Para Lutero, esta “libertad del evangelio” estaba por encima de toda autoridad y de todas las leyes humanas. El sistema papal le parecía una intolerable contradicción a esta libertad evangélica; el papa, escribió, había dejado “de ser un obispo, para convertirse en un dictador” (S. S. Wolin, Política y Perspectiva, p. 158). Era imperativo restaurar “nuestra noble libertad cristiana”, pues “se debe permitir que cada persona escoja libremente…” (ibid, pp. 156, 158).
Desde el tiempo de los fariseos, la mentalidad legalista, basada en la autosuficiencia de los méritos propios, siempre tiende a producir dos extremos: o el fariseo o el publicano. El fariseo está segurísimo de su propia justicia, con base en obras de moralismo externo, pero de hecho no es ni justo ni realmente libre. El publicano, en cambio, se desespera por su falta de mérito y su insuperable fracaso en lograr su propia vindicación. Pero ninguno de los dos puede hacer el bien libremente, puesto que la realizan sólo como medio para alcanzar su propia auto-justificación.

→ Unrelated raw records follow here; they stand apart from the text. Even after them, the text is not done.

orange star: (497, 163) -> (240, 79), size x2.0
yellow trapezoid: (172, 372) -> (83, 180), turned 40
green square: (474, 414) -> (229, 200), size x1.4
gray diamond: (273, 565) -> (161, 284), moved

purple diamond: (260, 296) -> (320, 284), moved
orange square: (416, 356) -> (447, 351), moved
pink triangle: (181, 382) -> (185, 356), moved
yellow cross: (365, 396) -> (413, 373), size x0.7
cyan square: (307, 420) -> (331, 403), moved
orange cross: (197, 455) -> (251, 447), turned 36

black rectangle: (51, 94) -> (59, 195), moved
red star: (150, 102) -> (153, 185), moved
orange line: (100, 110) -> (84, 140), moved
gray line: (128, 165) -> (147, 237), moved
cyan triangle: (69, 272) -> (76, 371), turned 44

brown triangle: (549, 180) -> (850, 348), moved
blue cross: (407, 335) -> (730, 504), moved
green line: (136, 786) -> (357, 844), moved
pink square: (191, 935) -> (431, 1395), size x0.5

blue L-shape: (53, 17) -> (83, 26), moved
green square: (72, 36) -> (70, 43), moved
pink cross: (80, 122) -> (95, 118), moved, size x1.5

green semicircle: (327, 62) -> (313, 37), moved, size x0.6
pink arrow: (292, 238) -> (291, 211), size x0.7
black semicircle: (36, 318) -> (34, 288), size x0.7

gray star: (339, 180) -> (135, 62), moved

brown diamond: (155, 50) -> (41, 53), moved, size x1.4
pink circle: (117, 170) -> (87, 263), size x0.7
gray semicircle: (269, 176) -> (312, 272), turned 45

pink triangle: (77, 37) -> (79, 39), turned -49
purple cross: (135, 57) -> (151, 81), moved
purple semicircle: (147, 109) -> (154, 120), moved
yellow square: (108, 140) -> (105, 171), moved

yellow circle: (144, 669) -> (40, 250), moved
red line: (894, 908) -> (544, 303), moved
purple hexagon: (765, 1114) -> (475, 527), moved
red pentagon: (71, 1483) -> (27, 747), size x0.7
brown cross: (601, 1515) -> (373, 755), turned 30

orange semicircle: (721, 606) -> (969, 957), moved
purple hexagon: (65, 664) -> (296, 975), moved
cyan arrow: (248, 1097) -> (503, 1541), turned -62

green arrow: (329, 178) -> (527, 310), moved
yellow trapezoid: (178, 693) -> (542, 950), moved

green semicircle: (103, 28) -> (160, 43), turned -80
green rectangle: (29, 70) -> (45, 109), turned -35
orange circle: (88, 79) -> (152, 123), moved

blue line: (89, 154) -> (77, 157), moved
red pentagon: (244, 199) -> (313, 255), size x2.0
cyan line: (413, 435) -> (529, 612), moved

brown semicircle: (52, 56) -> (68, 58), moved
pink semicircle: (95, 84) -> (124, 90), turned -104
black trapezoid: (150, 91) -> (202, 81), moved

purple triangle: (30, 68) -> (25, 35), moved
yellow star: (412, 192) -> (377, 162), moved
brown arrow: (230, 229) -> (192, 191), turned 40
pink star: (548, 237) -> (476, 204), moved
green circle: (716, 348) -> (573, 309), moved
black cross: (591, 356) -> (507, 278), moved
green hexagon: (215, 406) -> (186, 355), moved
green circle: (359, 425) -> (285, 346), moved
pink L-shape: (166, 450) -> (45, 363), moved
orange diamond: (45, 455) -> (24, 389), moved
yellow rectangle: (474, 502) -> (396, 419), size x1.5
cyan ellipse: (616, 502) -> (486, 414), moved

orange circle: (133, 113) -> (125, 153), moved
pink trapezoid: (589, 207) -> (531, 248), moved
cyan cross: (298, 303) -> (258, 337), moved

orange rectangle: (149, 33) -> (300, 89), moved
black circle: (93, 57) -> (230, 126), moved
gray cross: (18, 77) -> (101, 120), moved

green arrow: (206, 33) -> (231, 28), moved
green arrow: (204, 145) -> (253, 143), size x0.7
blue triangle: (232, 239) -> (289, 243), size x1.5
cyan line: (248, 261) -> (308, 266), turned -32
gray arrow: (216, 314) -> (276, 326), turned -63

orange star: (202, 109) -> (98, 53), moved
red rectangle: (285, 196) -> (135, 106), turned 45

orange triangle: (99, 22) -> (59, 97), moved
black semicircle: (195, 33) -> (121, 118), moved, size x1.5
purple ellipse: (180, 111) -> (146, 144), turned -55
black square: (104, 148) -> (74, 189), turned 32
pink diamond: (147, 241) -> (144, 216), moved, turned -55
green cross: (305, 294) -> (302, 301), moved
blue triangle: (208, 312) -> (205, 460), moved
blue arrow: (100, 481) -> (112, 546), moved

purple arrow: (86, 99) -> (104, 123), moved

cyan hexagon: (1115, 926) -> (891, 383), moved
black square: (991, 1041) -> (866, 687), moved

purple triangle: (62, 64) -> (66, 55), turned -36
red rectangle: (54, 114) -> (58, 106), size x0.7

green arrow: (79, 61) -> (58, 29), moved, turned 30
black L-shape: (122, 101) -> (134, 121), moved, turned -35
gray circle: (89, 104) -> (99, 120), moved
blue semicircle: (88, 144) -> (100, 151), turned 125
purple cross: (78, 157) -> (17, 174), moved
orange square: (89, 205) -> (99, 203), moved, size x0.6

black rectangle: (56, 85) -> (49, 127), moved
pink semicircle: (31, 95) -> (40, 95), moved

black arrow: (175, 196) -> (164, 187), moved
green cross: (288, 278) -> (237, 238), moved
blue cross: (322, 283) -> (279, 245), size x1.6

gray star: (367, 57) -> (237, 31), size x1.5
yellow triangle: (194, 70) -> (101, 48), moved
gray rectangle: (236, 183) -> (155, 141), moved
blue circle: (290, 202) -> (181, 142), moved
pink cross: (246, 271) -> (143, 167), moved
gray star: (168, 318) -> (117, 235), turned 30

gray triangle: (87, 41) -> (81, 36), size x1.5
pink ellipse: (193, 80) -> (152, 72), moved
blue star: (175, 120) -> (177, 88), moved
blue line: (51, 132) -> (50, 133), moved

El mensaje evangélico rompe este círculo vicioso. Dios en su gracia divina recibe al injusto y lo justifica, “no por obras, sino para buenas obras” (Ef. 2:8-10). La gracia (járis) de Dios despierta nuestra gratitud (eujaristía) y nos transforma en personas nuevas que buscamos hacer la voluntad de Aquel que nos ha redimido. De esa manera, la gracia de Dios nos libera tanto del legalismo y moralismo (heteronomía moralista) como del fideísmo y de la “gracia barata” de una fe puramente formal y verbal. La gracia nos hace libres para hacer el bien, no para lograr una justificación propia ante Dios, sino para agradecer y glorificar a Aquel que nos justificó por fe.